---------- Data extract ----------
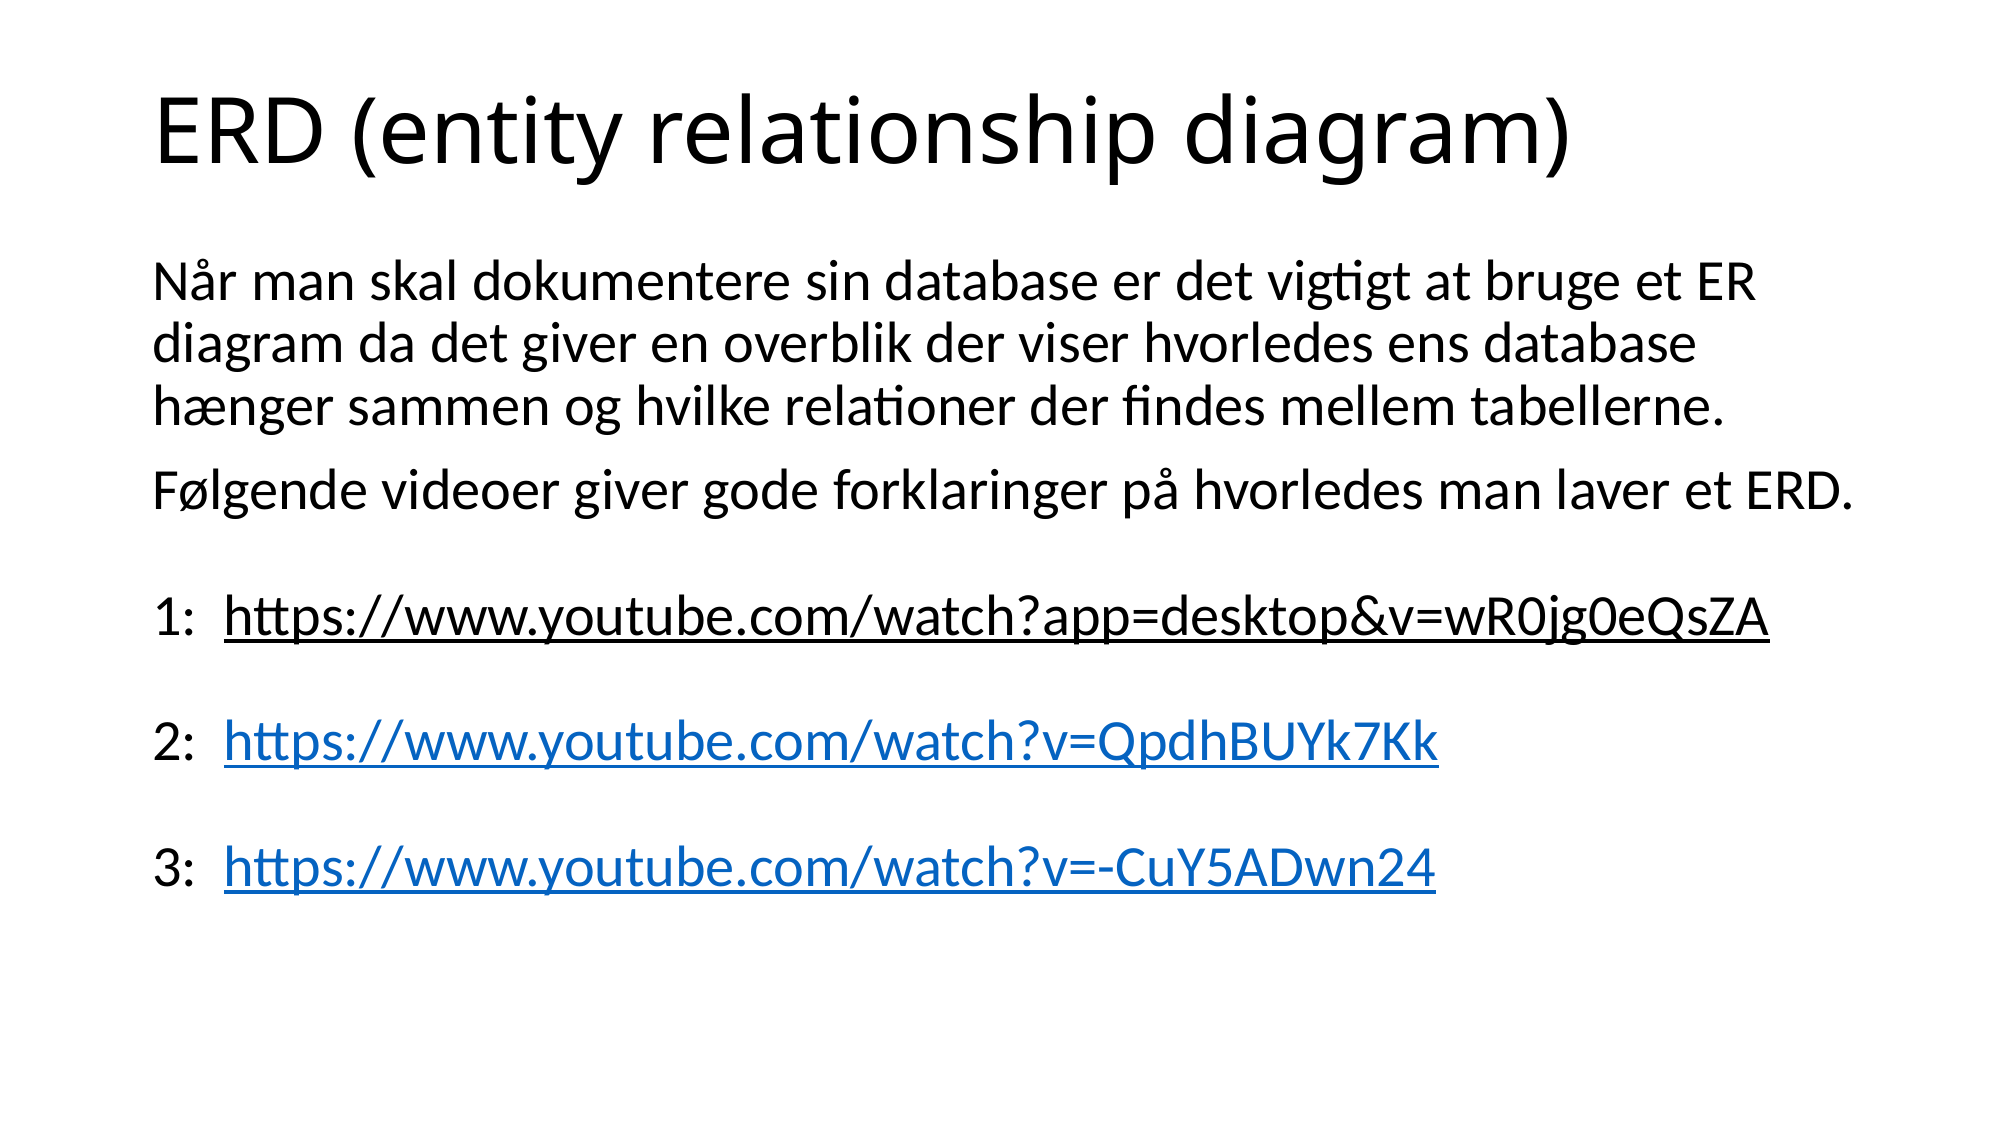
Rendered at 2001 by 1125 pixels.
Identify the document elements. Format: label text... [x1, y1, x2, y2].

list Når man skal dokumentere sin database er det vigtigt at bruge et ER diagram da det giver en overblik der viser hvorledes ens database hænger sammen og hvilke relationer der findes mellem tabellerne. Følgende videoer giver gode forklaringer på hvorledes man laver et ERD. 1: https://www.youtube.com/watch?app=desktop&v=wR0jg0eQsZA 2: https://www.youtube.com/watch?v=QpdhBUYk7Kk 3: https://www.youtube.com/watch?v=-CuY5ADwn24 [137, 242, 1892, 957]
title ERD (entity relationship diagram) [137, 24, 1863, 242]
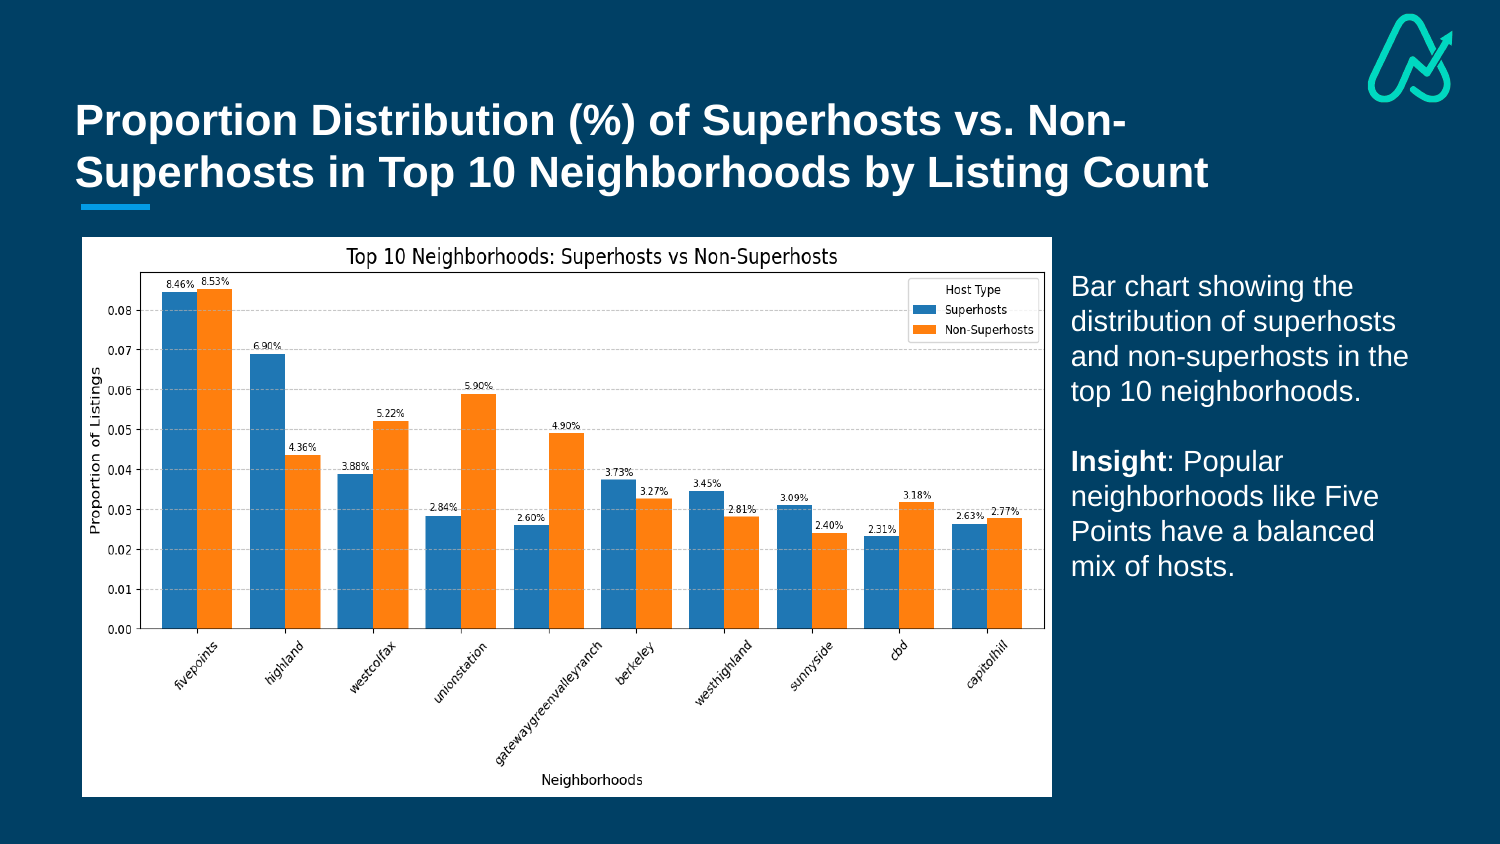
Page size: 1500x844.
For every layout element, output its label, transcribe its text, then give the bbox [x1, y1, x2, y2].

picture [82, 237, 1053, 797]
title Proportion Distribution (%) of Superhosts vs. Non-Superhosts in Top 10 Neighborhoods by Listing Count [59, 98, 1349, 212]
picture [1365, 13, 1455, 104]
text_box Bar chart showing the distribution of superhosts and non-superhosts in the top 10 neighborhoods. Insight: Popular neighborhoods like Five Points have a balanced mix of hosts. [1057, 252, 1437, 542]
----------
---------- Data extract ----------
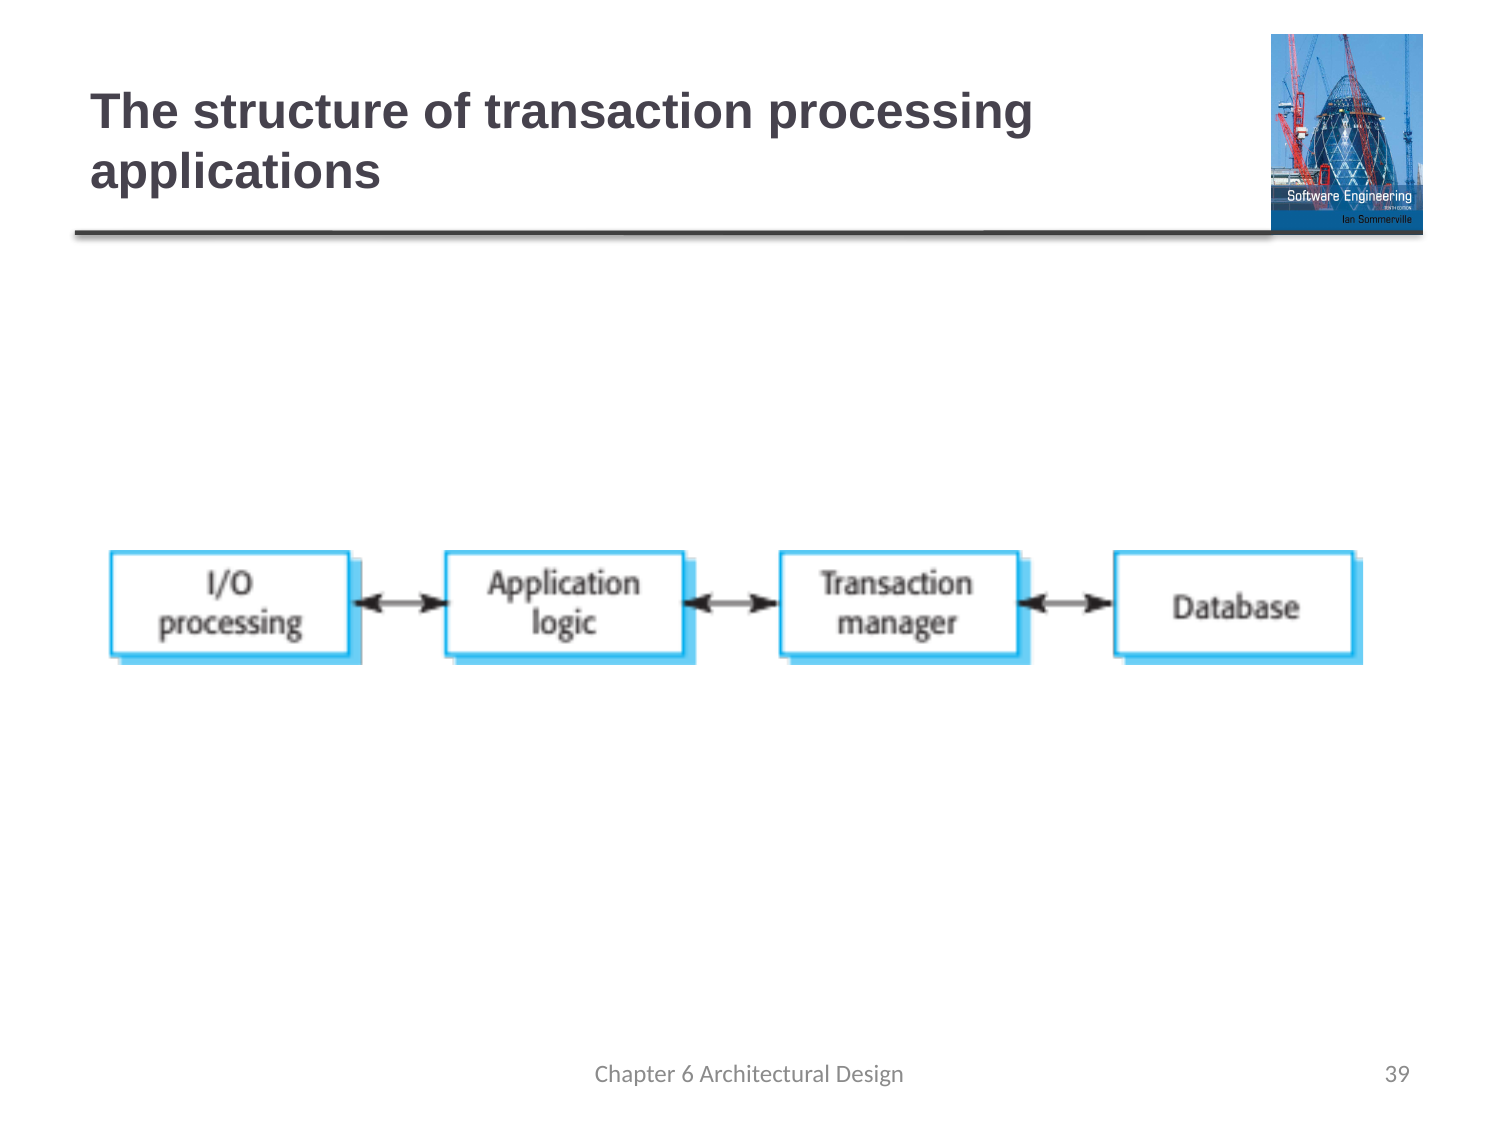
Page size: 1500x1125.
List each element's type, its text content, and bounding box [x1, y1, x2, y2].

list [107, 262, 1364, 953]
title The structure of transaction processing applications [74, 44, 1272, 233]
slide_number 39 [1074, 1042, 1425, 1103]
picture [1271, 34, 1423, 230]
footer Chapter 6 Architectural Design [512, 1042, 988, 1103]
----------
● Problem description: Take each line of the material that contains the word "Page" and list it.

● Response to the task:
Page size: 1500x844.
Page size: 1500x1125.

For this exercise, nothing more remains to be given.